Element boundary records
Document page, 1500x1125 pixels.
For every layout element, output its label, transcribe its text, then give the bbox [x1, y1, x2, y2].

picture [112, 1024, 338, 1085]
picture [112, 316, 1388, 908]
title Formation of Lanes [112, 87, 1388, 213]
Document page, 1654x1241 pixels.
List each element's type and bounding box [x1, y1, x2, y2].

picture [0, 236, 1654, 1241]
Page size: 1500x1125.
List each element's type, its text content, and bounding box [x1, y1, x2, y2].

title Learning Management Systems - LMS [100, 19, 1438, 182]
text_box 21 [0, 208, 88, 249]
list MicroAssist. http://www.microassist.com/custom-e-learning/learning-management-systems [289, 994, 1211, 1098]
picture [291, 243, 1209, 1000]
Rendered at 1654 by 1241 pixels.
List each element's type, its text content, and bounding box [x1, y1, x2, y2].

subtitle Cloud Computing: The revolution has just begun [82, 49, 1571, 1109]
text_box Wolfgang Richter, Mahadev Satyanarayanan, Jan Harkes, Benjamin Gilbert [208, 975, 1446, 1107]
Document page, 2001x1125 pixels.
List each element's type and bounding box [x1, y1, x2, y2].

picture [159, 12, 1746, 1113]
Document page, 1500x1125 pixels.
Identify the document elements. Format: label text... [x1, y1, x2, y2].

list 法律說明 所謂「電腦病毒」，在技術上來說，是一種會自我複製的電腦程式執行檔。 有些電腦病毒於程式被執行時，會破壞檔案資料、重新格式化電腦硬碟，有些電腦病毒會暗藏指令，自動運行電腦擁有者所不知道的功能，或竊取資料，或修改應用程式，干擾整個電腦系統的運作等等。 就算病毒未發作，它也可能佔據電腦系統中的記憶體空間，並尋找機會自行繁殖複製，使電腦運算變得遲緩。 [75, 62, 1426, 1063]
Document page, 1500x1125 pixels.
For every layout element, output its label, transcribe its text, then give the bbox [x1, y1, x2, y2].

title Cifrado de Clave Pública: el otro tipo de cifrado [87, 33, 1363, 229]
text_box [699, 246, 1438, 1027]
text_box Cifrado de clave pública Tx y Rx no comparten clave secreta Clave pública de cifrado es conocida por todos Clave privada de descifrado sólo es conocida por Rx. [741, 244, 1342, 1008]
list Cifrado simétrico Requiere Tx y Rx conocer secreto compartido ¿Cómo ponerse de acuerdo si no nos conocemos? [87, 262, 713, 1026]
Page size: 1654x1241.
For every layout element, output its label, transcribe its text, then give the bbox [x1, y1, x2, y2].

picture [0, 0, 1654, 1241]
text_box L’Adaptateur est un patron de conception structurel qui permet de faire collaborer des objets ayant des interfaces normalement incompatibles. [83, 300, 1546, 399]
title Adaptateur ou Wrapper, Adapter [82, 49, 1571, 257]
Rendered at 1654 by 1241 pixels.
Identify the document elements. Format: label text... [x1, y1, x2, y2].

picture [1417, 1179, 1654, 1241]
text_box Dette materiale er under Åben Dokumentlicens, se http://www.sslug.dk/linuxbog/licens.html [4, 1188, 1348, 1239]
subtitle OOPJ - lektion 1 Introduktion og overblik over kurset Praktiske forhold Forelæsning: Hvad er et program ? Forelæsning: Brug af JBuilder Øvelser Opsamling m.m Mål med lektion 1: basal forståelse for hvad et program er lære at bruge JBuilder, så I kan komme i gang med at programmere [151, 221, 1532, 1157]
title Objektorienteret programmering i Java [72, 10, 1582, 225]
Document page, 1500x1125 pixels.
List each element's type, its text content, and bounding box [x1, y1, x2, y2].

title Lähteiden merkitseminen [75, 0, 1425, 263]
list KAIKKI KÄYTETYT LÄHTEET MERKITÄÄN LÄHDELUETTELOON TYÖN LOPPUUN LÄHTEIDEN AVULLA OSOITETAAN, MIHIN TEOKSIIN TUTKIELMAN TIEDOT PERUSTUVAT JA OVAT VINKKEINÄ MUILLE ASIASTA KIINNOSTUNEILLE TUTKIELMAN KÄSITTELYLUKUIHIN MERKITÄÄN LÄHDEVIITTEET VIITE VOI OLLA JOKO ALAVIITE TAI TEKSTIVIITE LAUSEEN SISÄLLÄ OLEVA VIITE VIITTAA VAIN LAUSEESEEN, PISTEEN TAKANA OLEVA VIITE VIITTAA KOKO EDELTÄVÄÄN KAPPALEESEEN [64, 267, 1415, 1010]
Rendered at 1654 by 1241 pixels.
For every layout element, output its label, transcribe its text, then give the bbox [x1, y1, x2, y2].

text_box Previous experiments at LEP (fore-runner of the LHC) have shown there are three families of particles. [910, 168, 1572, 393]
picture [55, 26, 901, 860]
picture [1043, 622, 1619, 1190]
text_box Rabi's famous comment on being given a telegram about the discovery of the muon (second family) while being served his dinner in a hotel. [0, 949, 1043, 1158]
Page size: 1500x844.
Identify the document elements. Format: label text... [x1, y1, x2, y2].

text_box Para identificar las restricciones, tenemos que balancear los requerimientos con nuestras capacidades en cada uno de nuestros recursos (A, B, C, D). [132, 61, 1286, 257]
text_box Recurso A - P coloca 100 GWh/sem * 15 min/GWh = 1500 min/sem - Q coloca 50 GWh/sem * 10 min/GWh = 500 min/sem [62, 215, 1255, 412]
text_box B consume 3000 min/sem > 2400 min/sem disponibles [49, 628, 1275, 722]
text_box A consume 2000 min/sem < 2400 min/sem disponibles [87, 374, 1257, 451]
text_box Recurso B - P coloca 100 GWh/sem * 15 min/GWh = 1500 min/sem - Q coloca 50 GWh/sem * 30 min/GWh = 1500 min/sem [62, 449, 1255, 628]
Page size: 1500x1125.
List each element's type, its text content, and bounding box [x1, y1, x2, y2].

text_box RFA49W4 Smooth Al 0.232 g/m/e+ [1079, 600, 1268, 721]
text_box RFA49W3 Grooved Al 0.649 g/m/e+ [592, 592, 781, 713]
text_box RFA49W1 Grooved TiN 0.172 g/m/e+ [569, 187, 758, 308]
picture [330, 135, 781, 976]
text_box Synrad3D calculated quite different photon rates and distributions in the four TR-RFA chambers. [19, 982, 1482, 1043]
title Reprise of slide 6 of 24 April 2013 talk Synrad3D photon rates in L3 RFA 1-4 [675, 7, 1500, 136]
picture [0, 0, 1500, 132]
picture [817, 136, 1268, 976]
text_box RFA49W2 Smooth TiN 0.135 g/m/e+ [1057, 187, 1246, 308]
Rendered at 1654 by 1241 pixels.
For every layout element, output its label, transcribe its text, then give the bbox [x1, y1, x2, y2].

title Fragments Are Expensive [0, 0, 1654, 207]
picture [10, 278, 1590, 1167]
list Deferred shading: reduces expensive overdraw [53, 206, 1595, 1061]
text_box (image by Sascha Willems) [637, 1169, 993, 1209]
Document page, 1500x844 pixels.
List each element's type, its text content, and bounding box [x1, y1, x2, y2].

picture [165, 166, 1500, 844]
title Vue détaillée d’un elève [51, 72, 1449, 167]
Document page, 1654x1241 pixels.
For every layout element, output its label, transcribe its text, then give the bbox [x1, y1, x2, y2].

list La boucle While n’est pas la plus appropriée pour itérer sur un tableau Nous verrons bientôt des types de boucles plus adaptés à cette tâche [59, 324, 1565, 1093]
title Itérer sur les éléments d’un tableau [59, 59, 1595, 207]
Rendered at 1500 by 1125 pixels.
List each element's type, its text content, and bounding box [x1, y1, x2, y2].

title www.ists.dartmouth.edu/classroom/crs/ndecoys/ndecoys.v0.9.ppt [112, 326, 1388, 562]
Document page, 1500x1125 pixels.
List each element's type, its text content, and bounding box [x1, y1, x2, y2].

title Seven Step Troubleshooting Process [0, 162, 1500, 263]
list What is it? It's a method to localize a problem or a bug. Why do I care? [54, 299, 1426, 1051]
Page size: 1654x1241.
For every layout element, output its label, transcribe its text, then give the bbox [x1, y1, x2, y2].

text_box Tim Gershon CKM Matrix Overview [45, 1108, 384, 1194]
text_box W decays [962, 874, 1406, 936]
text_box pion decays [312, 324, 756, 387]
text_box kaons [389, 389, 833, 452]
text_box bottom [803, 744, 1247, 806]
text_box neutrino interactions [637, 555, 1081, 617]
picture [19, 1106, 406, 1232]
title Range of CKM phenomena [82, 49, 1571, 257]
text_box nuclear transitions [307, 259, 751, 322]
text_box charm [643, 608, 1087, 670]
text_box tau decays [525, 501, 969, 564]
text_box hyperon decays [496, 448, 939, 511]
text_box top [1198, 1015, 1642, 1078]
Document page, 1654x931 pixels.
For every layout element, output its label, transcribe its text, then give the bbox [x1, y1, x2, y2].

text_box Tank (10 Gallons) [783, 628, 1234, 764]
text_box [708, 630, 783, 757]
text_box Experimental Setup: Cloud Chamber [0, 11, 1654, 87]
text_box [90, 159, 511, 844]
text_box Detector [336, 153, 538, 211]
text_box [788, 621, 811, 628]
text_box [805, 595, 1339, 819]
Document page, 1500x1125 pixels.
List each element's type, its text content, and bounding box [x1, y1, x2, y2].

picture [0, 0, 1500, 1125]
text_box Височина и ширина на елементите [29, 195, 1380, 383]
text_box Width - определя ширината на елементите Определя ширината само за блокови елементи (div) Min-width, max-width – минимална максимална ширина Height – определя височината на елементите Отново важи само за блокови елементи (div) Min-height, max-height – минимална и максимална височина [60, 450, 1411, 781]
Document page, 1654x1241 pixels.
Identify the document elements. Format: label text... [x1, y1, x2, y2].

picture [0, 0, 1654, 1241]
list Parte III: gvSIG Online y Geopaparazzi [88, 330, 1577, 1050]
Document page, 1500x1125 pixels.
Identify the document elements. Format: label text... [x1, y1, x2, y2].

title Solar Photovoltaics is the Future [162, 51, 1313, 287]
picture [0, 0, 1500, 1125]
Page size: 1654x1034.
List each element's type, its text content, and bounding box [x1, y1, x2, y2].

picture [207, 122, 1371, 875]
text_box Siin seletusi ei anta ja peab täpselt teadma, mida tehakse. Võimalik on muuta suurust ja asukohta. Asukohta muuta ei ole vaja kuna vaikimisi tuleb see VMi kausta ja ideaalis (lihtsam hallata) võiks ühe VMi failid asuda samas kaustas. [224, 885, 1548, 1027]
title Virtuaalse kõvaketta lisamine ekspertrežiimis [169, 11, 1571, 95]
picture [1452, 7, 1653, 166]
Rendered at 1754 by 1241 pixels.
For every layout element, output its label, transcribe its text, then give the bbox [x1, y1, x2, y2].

YOUR GOAL — Print the lines of the records starting with the line that contains "Page size: 1654x1034." and going on through the line that contains "picture [1452, 7, 1653, 166]".

SOLVED PROBLEM —
Page size: 1654x1034.
List each element's type, its text content, and bounding box [x1, y1, x2, y2].

picture [207, 122, 1371, 875]
text_box Siin seletusi ei anta ja peab täpselt teadma, mida tehakse. Võimalik on muuta suurust ja asukohta. Asukohta muuta ei ole vaja kuna vaikimisi tuleb see VMi kausta ja ideaalis (lihtsam hallata) võiks ühe VMi failid asuda samas kaustas. [224, 885, 1548, 1027]
title Virtuaalse kõvaketta lisamine ekspertrežiimis [169, 11, 1571, 95]
picture [1452, 7, 1653, 166]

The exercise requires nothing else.